[Page-level text extractions]

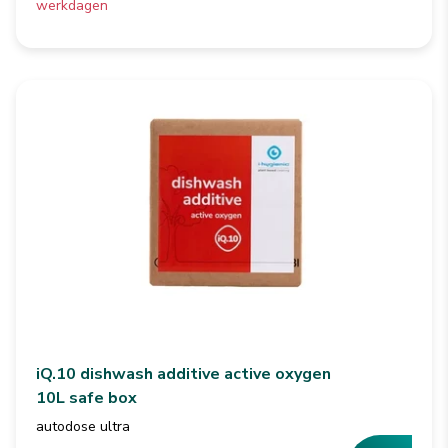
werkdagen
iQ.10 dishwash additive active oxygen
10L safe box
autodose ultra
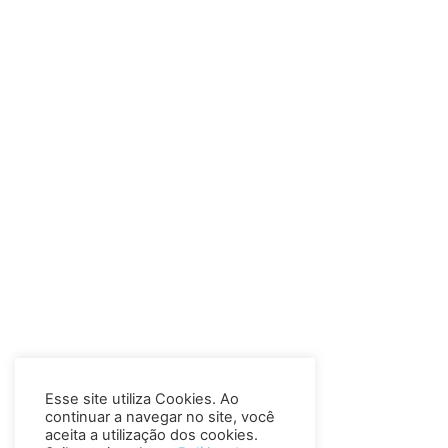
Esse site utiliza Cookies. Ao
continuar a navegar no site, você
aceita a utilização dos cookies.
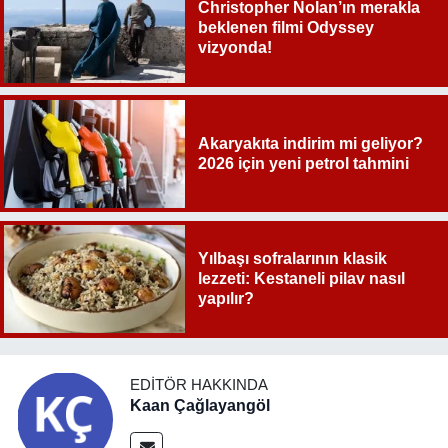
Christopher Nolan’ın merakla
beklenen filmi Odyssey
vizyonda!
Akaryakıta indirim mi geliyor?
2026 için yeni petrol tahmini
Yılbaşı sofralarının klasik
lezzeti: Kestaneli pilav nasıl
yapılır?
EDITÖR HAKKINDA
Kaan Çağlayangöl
...
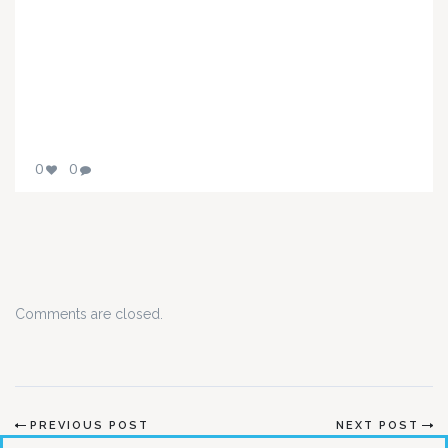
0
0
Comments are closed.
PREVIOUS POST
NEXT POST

WHAT YOU ARE ASKED TO DO = Please go line by line through the records above, copying each one that holds the string "site".

EXPECTED ANSWER =
Esse site utiliza Cookies. Ao
continuar a navegar no site, você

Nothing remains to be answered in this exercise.